I am triying to configure an RNN neural netwwork in order to predict 5 different types of text entities. I am using the next configuration:
MultiLayerConfiguration conf = new NeuralNetConfiguration.Builder()
.seed(seed)
.iterations(100)
.updater(Updater.ADAM) //To configure: .updater(Adam.builder().beta1(0.9).beta2(0.999).build())
.regularization(true).l2(1e-5)
.weightInit(WeightInit.XAVIER)
.gradientNormalization(GradientNormalization.ClipElementWiseAbsoluteValue).gradientNormalizationThreshold(1.0)
.learningRate(2e-2)
.trainingWorkspaceMode(WorkspaceMode.SEPARATE).inferenceWorkspaceMode(WorkspaceMode.SEPARATE) //https://deeplearning4j.org/workspaces
.list()
.layer(0, new GravesLSTM.Builder().nIn(500).nOut(3)
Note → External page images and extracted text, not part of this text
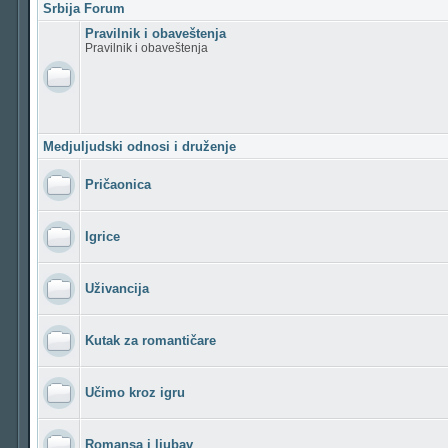
Srbija Forum
Pravilnik i obaveštenja
Pravilnik i obaveštenja
Medjuljudski odnosi i druženje
Pričaonica
Igrice
Uživancija
Kutak za romantičare
Učimo kroz igru
Romansa i ljubav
.activation(Activation.TANH).build())
.layer(1, new RnnOutputLayer.Builder(LossFunctions.LossFunction.MCXENT).activation(Activation.SOFTMAX) //MCXENT + softmax for classification
.nIn(3).nOut(5).build())
.pretrain(false).backprop(true).build();
MultiLayerNetwork net = new MultiLayerNetwork(conf);
net.init();
I train it and then I evaluate it. It works. Nevertheless when I use:
int[] prediction = net.predict(features);
Sometimes it retuns and unexpected predictions. It returns correct predictions as 1,2....5 but sometimes it returns numbers as 9,14,12... This numbers not corresponds to an recognised prediction/label.
Why this configuration return unexpected outputs?